*** RAW DATA Section Begins ***
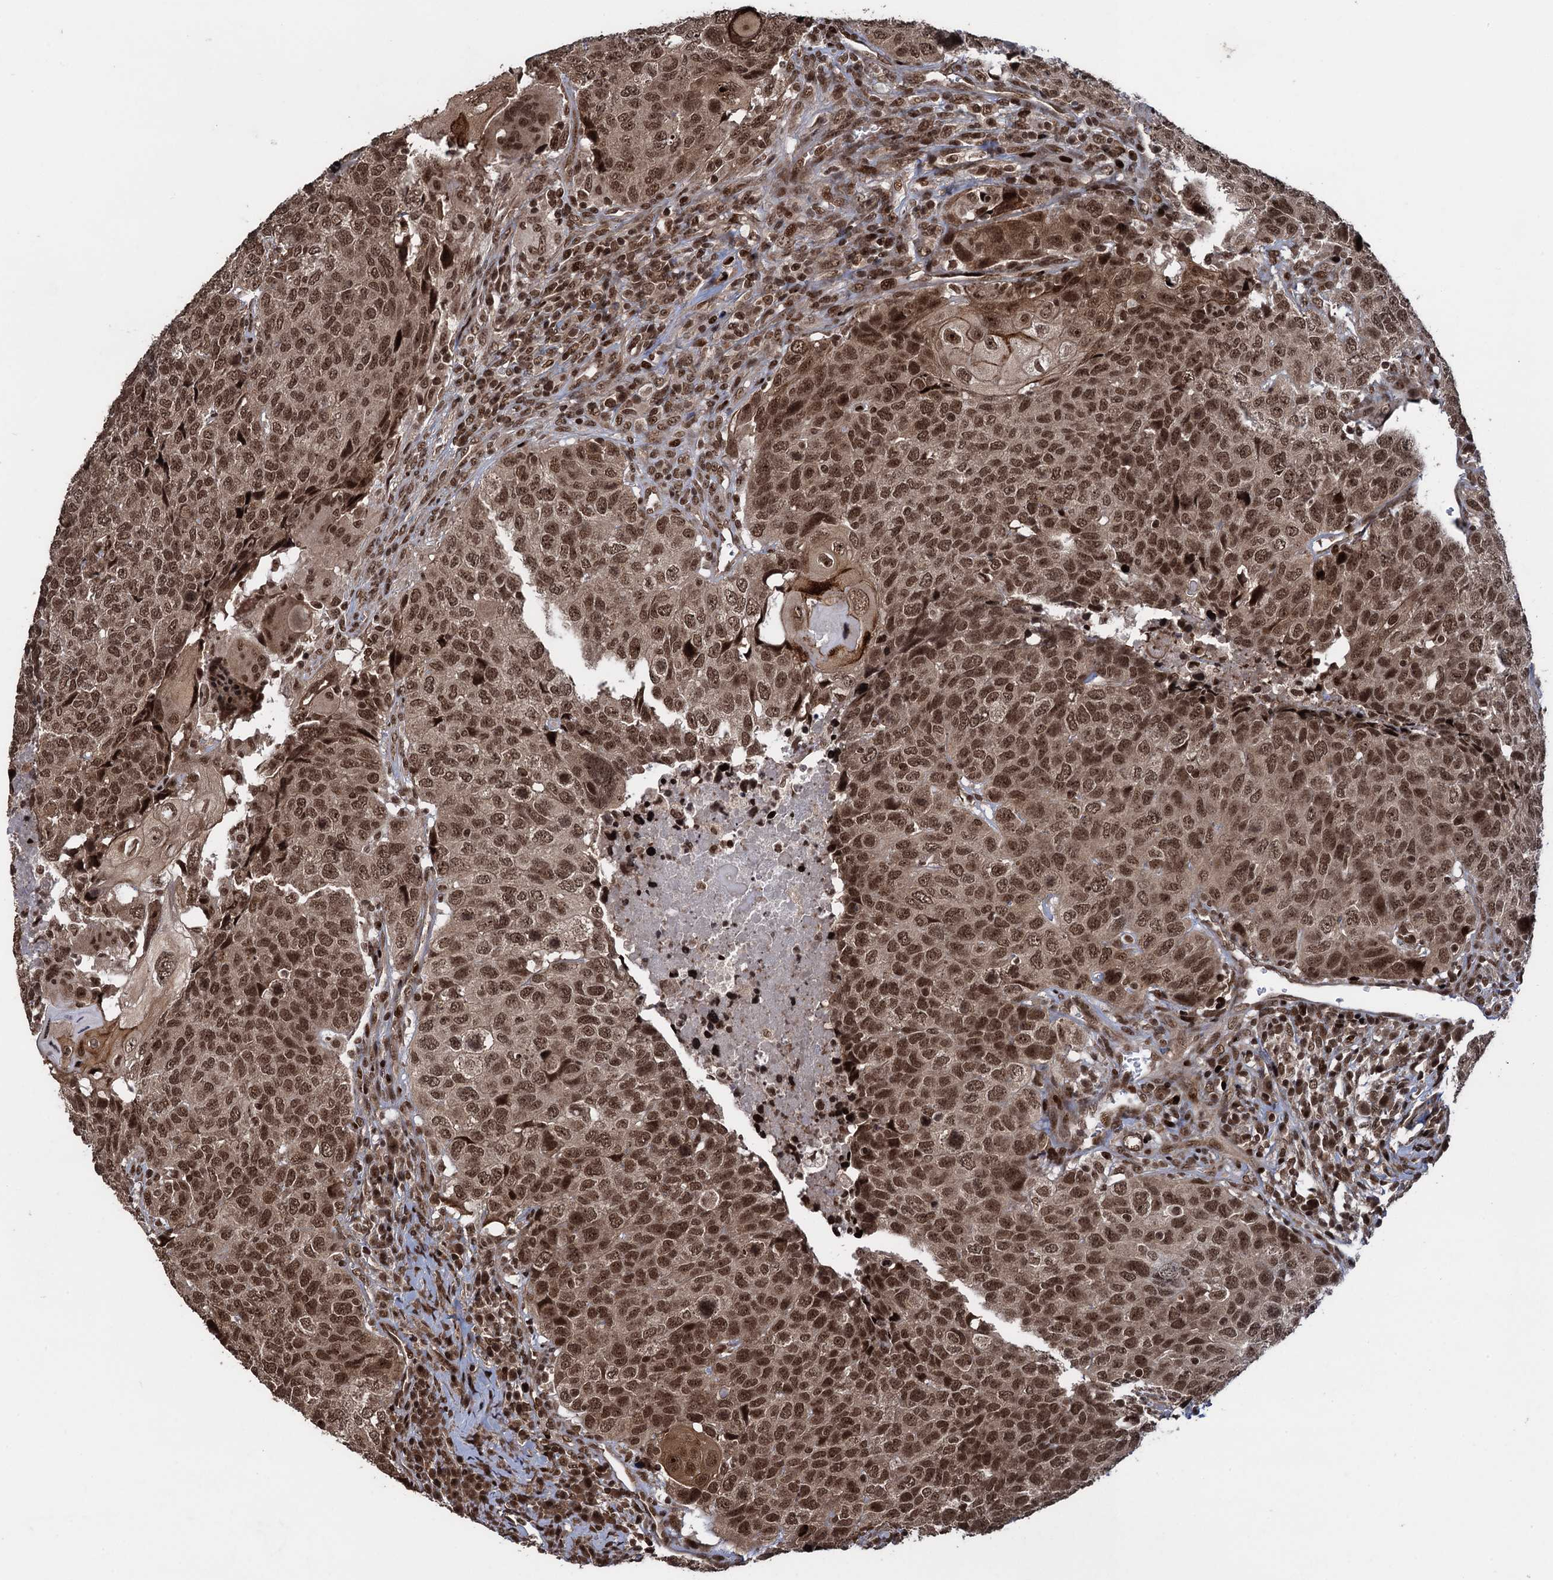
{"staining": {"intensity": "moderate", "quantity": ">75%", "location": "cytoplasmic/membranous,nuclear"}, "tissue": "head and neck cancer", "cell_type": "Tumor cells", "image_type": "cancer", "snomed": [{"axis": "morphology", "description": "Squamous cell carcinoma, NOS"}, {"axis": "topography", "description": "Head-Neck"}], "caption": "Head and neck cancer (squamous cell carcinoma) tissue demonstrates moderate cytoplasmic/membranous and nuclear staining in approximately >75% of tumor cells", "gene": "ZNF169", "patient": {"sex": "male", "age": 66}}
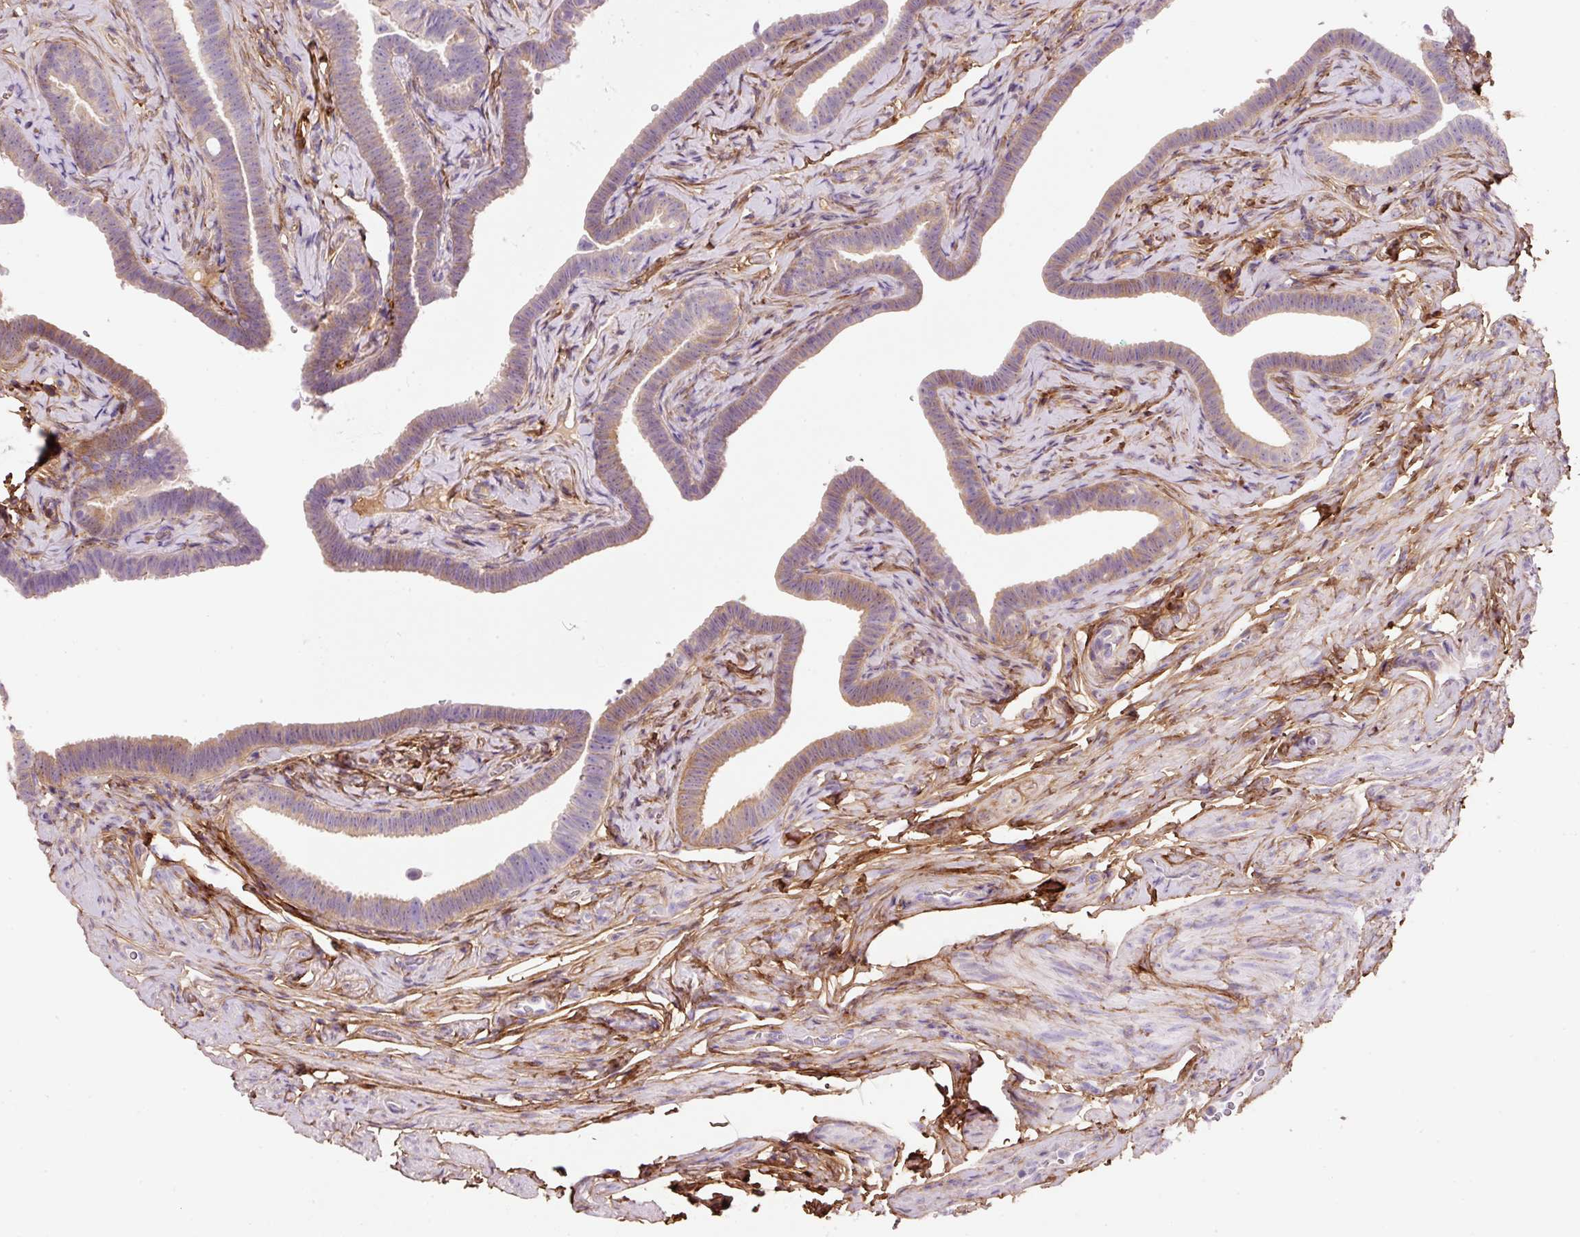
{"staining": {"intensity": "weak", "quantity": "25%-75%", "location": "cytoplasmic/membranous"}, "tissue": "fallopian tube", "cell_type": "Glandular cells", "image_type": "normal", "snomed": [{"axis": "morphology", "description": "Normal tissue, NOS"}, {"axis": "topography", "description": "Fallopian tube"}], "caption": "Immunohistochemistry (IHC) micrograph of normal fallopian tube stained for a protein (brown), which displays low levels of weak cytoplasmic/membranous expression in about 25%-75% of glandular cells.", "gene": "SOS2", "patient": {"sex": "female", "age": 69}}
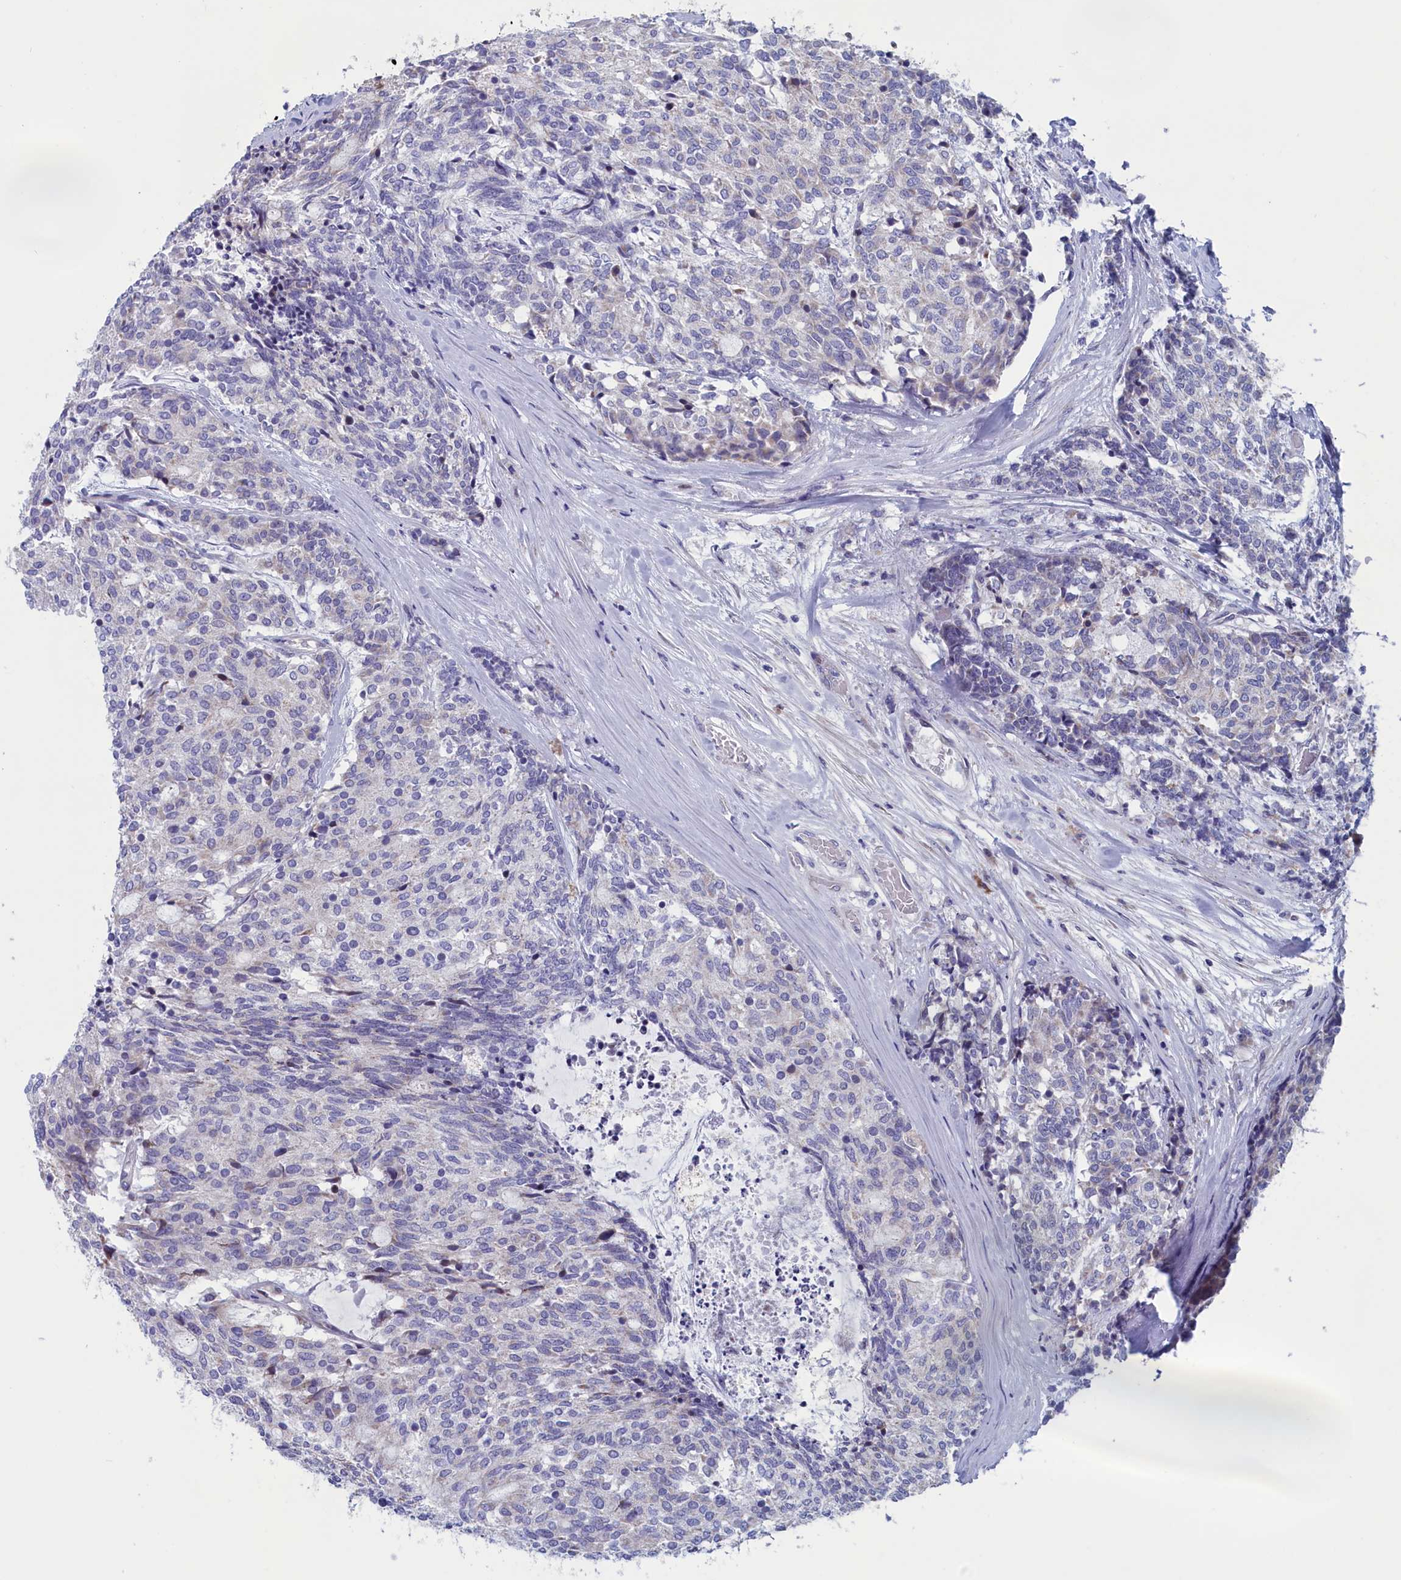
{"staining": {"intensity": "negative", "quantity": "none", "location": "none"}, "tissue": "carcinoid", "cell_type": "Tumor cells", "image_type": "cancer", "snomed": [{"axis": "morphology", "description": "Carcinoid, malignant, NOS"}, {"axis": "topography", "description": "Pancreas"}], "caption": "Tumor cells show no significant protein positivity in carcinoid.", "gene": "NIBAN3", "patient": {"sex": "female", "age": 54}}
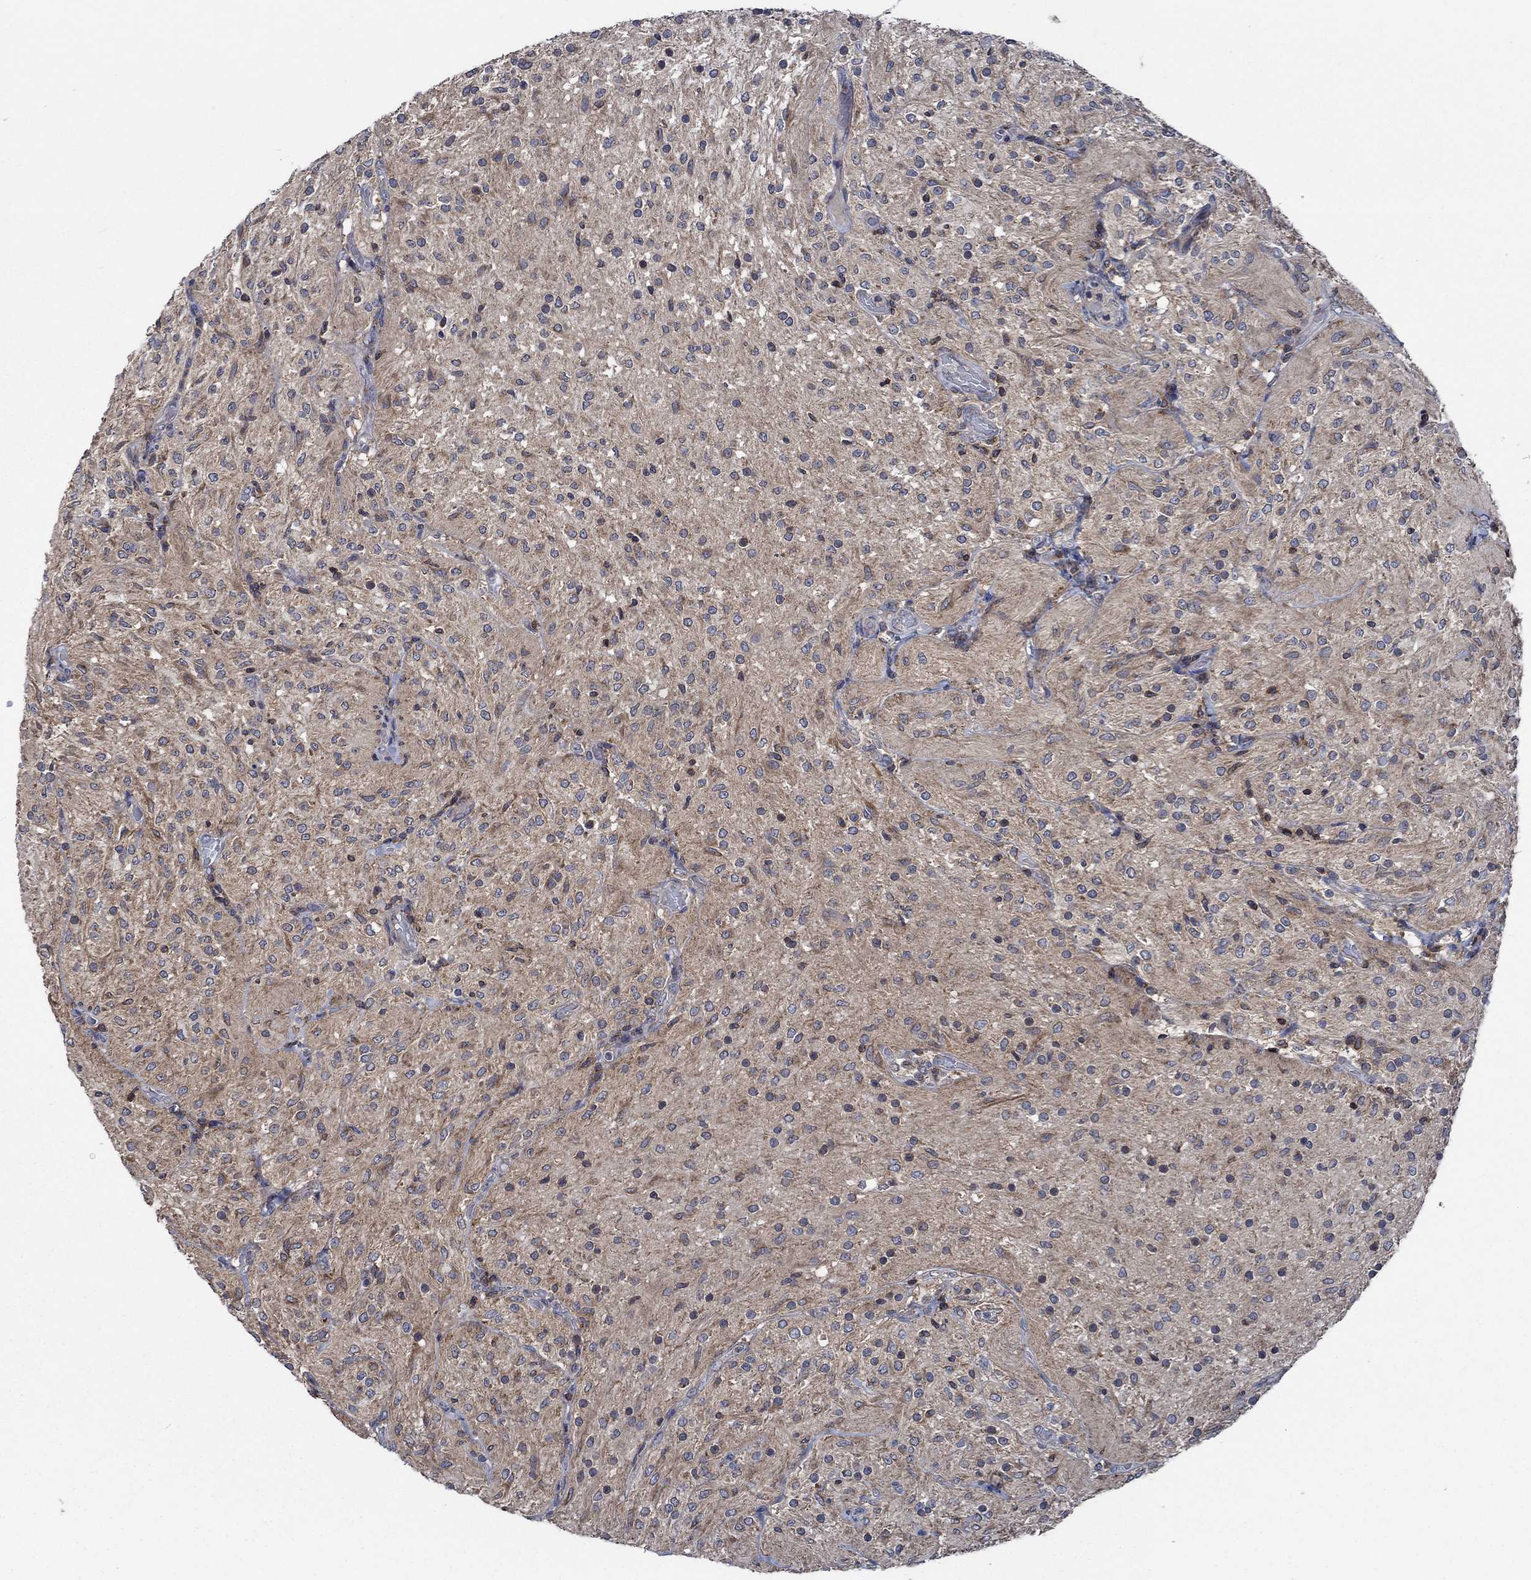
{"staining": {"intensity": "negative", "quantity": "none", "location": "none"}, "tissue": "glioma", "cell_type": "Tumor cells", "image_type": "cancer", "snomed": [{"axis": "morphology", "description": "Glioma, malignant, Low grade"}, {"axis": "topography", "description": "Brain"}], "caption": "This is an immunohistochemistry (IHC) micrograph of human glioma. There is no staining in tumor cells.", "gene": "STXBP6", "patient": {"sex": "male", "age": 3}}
*** RAW DATA Section Ends ***
TASK DETAILS
From the line that contains "cells show no" down to the last line of the material above, every line must be repeated exactly, with pictures removed and both end lines included.

PROBLEM SOLUTION
{"staining": {"intensity": "negative", "quantity": "none", "location": "none"}, "tissue": "carcinoid", "cell_type": "Tumor cells", "image_type": "cancer", "snomed": [{"axis": "morphology", "description": "Carcinoid, malignant, NOS"}, {"axis": "topography", "description": "Pancreas"}], "caption": "Tumor cells show no significant protein positivity in carcinoid.", "gene": "NIBAN3", "patient": {"sex": "female", "age": 54}}
{"staining": {"intensity": "negative", "quantity": "none", "location": "none"}, "tissue": "glioma", "cell_type": "Tumor cells", "image_type": "cancer", "snomed": [{"axis": "morphology", "description": "Glioma, malignant, Low grade"}, {"axis": "topography", "description": "Brain"}], "caption": "This is an immunohistochemistry (IHC) micrograph of human glioma. There is no staining in tumor cells.", "gene": "STXBP6", "patient": {"sex": "male", "age": 3}}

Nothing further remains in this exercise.